After fears that ISIS sold off cultural artifacts in Nimrud in Iraq before destroying the site, a University of Kent legal expert has given evidence to the House of Lords about protecting cultural property.

Dr Sophie Vigneron, of Kent Law School, offered written evidence to members of the Public Bill Committee on the Cultural Property (Armed Conflict) Bill on November 14. This Bill aims to ratify the 1954 Hague Convention for the Protection of Cultural Property in the Event of Armed Conflict and its two Protocols.

In her advice on the offence of dealing in unlawfully exported cultural property, Dr Vigneron stated the proposed law would mean that key countries could be excluded – like Angola, Chad, Côte d’Ivoire, Eritrea, Rwanda, Sudan, United Republic of Tanzania, Zimbabwe and Sri Lanka, which have recently had civil unrest.

With regard to compensation to buyers of unlawfully exported cultural property, Dr Vigneron explains that the proposed Bill’s reference to ‘good faith and without knowledge’ is not conducive of a higher standard of care by buyers or traders in the art world. Instead it encourages prospective buyers to refrain from asking questions so that they do not know that the items were unlawfully removed. Questions such as: ‘Where does the object come from? When was the object imported into the United Kingdom? Does the object have a valid export licence?’ Dr Vigneron concluded by saying that practices such as gentlemen’s agreements, unwritten contracts, secret prices and anonymous parties should not be the norm.
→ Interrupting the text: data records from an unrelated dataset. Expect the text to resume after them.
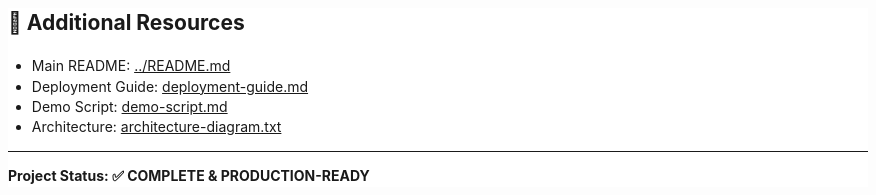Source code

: 
## 🔗 Additional Resources

- Main README: [../README.md](../README.md)
- Deployment Guide: [deployment-guide.md](deployment-guide.md)
- Demo Script: [demo-script.md](demo-script.md)
- Architecture: [architecture-diagram.txt](architecture-diagram.txt)

---

**Project Status: ✅ COMPLETE & PRODUCTION-READY**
Dr Vigneron is the author of several articles on the protection of cultural heritage at a national and international level, and has acted as a consultant for the Council of Europe on several occasions.

She has also been an observer to the Meeting of States Parties to the 1970 UNESCO Convention on the Means of Prohibiting and Preventing the Illicit Import, Export and Transfer of Ownership of Cultural Property in June 2012.